● EXERCISE OBJECTIVE: In full and exactly, please return the records, but keep out the pictures.

(Pictures with lens parameters)
━━━━━━━━━━

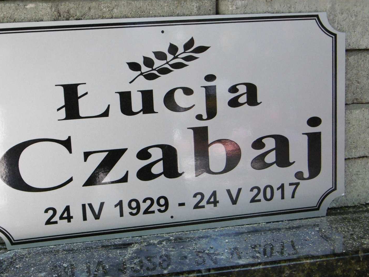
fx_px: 586
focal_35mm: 55
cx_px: 161
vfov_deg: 26.5
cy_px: 123
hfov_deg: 34.9
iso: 200
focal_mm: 6.8
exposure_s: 1/60
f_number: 3.7
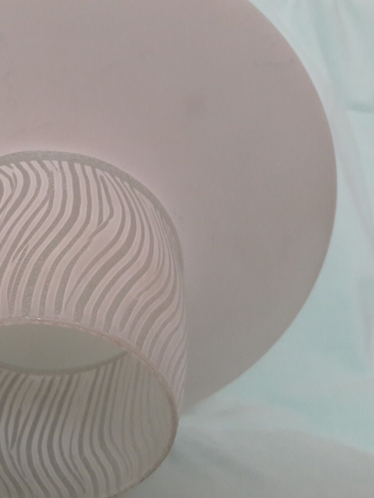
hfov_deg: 33.5
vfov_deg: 45.8
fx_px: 591
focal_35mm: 41
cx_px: 44
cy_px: 259
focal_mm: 3.7
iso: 160
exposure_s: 1/33
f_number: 1.9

━━━━━━━━━━

● TASK SOLUTION:
fx_px: 586
focal_35mm: 55
cx_px: 161
vfov_deg: 26.5
cy_px: 123
hfov_deg: 34.9
iso: 200
focal_mm: 6.8
exposure_s: 1/60
f_number: 3.7
hfov_deg: 33.5
vfov_deg: 45.8
fx_px: 591
focal_35mm: 41
cx_px: 44
cy_px: 259
focal_mm: 3.7
iso: 160
exposure_s: 1/33
f_number: 1.9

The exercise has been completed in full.